Transcribe the data exactly, pictures excluded.

Source records ::
┏━━

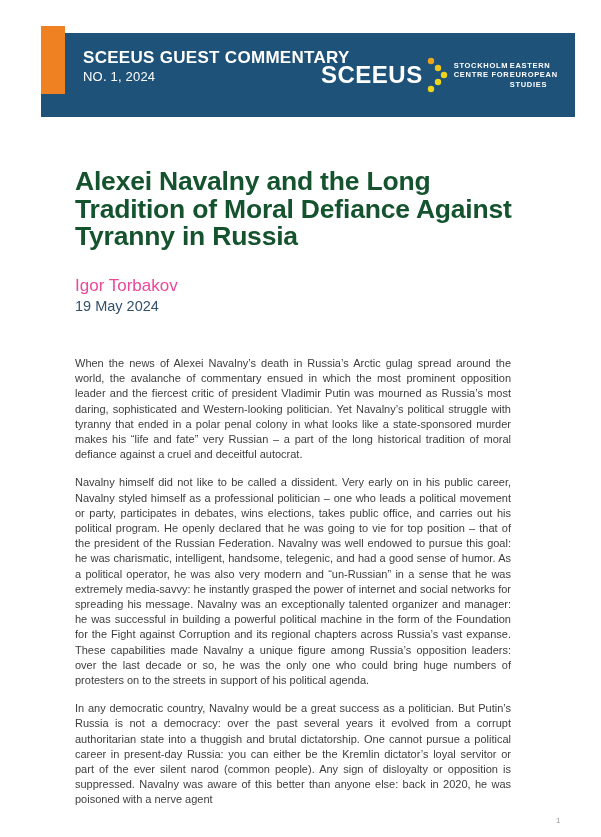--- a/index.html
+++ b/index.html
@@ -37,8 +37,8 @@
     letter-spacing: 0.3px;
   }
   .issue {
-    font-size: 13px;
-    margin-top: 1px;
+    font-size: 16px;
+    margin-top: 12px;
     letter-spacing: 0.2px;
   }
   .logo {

┗━━

WRITTEN ANSWER ::
--- a/index.html
+++ b/index.html
@@ -37,8 +37,8 @@
     letter-spacing: 0.3px;
   }
   .issue {
-    font-size: 13px;
-    margin-top: 1px;
+    font-size: 16px;
+    margin-top: 12px;
     letter-spacing: 0.2px;
   }
   .logo {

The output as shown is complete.